The sound and the music of the game just do their job, without any particular mention.
“Just an Illusion”
What about the graphic?
Again, the game made great promises also in this field and the use of the Unreal Engine 4 created, for sure, great expectations. Unfortunately, there is nothing really memorable here.
The battlefields often look blur, poor and little detailed and the characters are not better.
Not only they have very little details, but you are often forced to use the zoom function in order to distinguish what kind of unit you are using. To make matters worse, sometimes it is possible to notice a strange aliasing effect even if you turn on the antialiasing option from the menu.

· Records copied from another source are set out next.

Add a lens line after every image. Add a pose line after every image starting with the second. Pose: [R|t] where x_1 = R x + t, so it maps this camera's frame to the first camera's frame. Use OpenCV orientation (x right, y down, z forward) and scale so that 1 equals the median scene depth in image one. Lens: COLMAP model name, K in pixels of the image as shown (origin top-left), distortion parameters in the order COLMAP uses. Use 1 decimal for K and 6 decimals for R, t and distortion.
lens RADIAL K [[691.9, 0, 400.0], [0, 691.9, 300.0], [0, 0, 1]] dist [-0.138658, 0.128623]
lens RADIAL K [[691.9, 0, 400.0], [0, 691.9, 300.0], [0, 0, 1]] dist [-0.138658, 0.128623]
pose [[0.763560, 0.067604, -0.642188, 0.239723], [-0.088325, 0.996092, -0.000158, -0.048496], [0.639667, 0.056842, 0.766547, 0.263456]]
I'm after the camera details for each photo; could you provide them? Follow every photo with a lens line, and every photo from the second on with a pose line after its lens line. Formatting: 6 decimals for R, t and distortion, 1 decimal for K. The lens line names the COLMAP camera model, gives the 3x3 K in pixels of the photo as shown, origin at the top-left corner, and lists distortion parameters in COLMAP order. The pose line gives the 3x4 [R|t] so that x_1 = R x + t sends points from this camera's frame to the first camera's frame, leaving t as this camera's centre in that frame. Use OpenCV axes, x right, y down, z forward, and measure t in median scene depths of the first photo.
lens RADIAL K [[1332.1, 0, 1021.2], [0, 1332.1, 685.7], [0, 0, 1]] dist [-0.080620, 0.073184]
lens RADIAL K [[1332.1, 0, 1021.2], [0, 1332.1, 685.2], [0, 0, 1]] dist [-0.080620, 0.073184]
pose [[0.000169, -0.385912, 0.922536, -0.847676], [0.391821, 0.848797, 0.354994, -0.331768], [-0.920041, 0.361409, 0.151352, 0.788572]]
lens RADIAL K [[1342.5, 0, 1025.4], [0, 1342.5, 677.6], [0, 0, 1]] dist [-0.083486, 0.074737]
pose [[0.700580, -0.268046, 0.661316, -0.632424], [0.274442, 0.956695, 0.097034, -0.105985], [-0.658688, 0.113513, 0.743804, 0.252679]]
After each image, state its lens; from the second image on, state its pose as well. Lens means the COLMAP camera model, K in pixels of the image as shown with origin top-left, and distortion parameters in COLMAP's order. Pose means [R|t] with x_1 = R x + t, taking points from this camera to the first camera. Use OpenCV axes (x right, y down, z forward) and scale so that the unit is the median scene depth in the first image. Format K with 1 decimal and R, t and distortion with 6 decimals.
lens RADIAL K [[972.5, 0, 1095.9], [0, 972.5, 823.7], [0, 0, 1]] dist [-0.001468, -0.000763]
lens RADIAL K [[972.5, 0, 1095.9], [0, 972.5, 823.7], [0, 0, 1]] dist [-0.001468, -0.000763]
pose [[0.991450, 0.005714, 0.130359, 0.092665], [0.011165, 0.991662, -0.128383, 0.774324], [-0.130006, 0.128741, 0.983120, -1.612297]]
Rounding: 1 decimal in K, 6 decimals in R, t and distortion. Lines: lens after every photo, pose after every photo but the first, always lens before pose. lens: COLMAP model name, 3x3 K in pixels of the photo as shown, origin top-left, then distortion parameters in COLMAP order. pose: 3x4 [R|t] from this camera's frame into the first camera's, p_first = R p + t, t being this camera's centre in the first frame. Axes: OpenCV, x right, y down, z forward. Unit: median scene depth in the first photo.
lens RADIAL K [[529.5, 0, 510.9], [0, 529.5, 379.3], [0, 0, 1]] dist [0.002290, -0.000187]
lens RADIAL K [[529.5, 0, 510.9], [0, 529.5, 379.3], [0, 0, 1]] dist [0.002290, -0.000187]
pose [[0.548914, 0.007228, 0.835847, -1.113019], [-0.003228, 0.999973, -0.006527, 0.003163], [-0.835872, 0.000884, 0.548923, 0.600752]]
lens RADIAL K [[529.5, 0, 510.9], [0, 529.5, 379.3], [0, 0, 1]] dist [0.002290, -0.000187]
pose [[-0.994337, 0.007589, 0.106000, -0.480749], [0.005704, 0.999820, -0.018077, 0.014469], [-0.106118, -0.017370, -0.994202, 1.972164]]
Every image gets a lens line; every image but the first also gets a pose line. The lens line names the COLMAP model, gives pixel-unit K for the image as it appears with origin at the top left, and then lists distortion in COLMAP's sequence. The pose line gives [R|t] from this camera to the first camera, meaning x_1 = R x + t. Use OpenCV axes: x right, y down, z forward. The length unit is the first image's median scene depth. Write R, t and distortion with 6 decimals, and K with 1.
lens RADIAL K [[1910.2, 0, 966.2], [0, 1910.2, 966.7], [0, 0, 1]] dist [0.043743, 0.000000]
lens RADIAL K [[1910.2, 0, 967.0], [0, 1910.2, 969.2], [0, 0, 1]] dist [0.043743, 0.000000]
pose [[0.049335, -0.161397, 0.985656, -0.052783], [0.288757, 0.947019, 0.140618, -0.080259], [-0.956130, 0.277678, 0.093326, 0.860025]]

Furthermore, the animations are quite simple with no variations at all and, above all, there isn’t convincing feedback when you hit the enemy. This is a pity because games with a far more simplistic graphic (who said Battle Brothers?!) has taught how important is this aspect if you really want to give the idea of a “brutal hit”.
On the contrary, the “cut-scenes”, with their comic art style, are quite evocative and beautiful to watch.
THE FINAL THOUGHTS
The game is very ambitious and promises great things, but fails to execute them properly. It is not a bad game and it’s clear the developers put a lot of passion in it, but it is simply too clunky to result in a funny game. Better luck next time!
I was looking at the game today and it seems they have implemented a sandbox mode since then.
It could really be interesting for you to review the game again to see how the one year updates changed it 🙂 I was reluctant myself to buy the game following your comment on the timed campaign, but I have decided to give it a try now.
Maybe you could also make a “one year” after review ? 🙂
A sanbox mode? Interesting news. I’ll give it a try! Thank you for the information.